Saturday, March 5, 2011

how....

how to show my feelings? disappointment, anger, sadness....
i'll use bahasa

sebenernya, saya membuat entri ini terpengaruh oleh kakak saya setelah membaca entrinya di wordpress. aku lahir dan dibesarkan di keluarga yg cukup keras. dimana kalau anak2nya melakukan kesalahan pasti dimarahin, kadang dihukum. jika saat, dimarahi kita menangis kita malah akan lebih dimarahi. saat anak2 di keluarga kami menginginkan sesuatu dan orang tua kami tak bisa/tak mau memberikannya, wajar kah seorang anak menunjukkan kekecewaannya? namun bila kita menunjukkan kekecewaan itu kita malah akan dimarahi. saat orang tua memarahi, dan kita ingin membela diri atau marah, kita malah akan semaki dimarahi. seolah-olah kita dilarang untuk kecewa marah dan sedih. ibuku pernah berkata 'menangislah kalau mau menangis, jangan ditahan, mama ga ngelarang'. sekarang, bukan tentang keluargaku yg akan kubahas sekarang.

sampai sekarang, aku kadang bingung bagaimana menunjukkan kekecewaan, kemarahan dan kesedihan itu. teman2 ku banyak yg berpikir aku ini kuat, aku sering menghibur temanku yg sedih entah karena masalah pacar atau temannya. aku sering membuat temanku tertawa, aku senang bisa membuat mereka senang.

aku mempunyai seorang sahabat yg sudah cukup lama bersahabat denganku. namun, suatu saat dia 'menusuk dari belakang'. kau tau seberapa rasa kecewa sedih dan marahku itu? kalau aku bisa aku ingin mengucapkan semua yg ku rasakan, sayangnya aku tak bisa. setiap kali dia meminta maaf, aku hanya berkata 'iya gapapa' sambil tersenyum walaupun sebenarnya dalam hati aku menangis sekencang-kencangnya. saat ku ceritakan masalah ini pada temanku yg lain, dia berkata 'lu terlalu baik kenapa ku ga bilang lu kesel kecewa sama dia?' dan ku jawab 'gua ga tau caranya'.

suatu hari, teman dekat ku menceritakan sesuatu yg tidak ku tau pada teman dekatku yg lain. dalam hati aku kecewa kenapa cuma aku yg tidak diberitau? ingin ku bertanya pada mereka, tapi aku tidak enak, aku pikir mungkin bukan hak-ku untuk tau hal itu. dan akhirnya aku hanya diam.

saat ku kelas 8 aku punya teman dekat, RN. dan saat itu aku sedang suka dengan seseorang ._. saat di kelas 9, aku sudah tidak sekelas dengan RN dan saat kelas 9 orang yg kusuka itu jadian dengan teman dekat RN kelas 9. kau tau?

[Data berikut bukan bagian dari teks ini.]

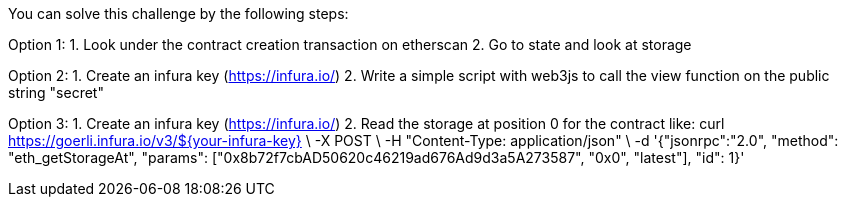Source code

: You can solve this challenge by the following steps:

Option 1:
1. Look under the contract creation transaction on etherscan
2. Go to state and look at storage

Option 2:
1. Create an infura key (https://infura.io/)
2. Write a simple script with web3js to call the view function on the public string "secret"

Option 3:
1. Create an infura key (https://infura.io/)
2. Read the storage at position 0 for the contract like: 
curl https://goerli.infura.io/v3/${your-infura-key} \
    -X POST \
    -H "Content-Type: application/json" \
    -d '{"jsonrpc":"2.0", "method": "eth_getStorageAt", "params": ["0x8b72f7cbAD50620c46219ad676Ad9d3a5A273587", "0x0", "latest"], "id": 1}'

RN dan teman2 kelas 8 ku yg lain seolah2 menjauh dari aku, sakit hati, kecewa, seolah2 mereka lupa denganku. ya tapi aku tak bisa menunjukkan kekecewaanku (lagi).

kadang untuk menangis pun aku harus berpikir, mengerti apa maksudnya? aku harus memikirkan kejadian yg membuat ku sedih dari awal sampe akhir barulah aku bisa menangis. kalau aku sudah marah, kadang ucapan pun tak terkontrol, jadinya kalau mau marah ga enak. kalau aku kecewa, biasanya sikapku jadi sedikit pendiam.

aku tidak menyalahkan siapa2 dalam keanehanku ini,
"aku cuma ingin bisa menunjukkan rasa kecewa, marah atau sedih agar orang tak seenaknya bertindak terhadap ku."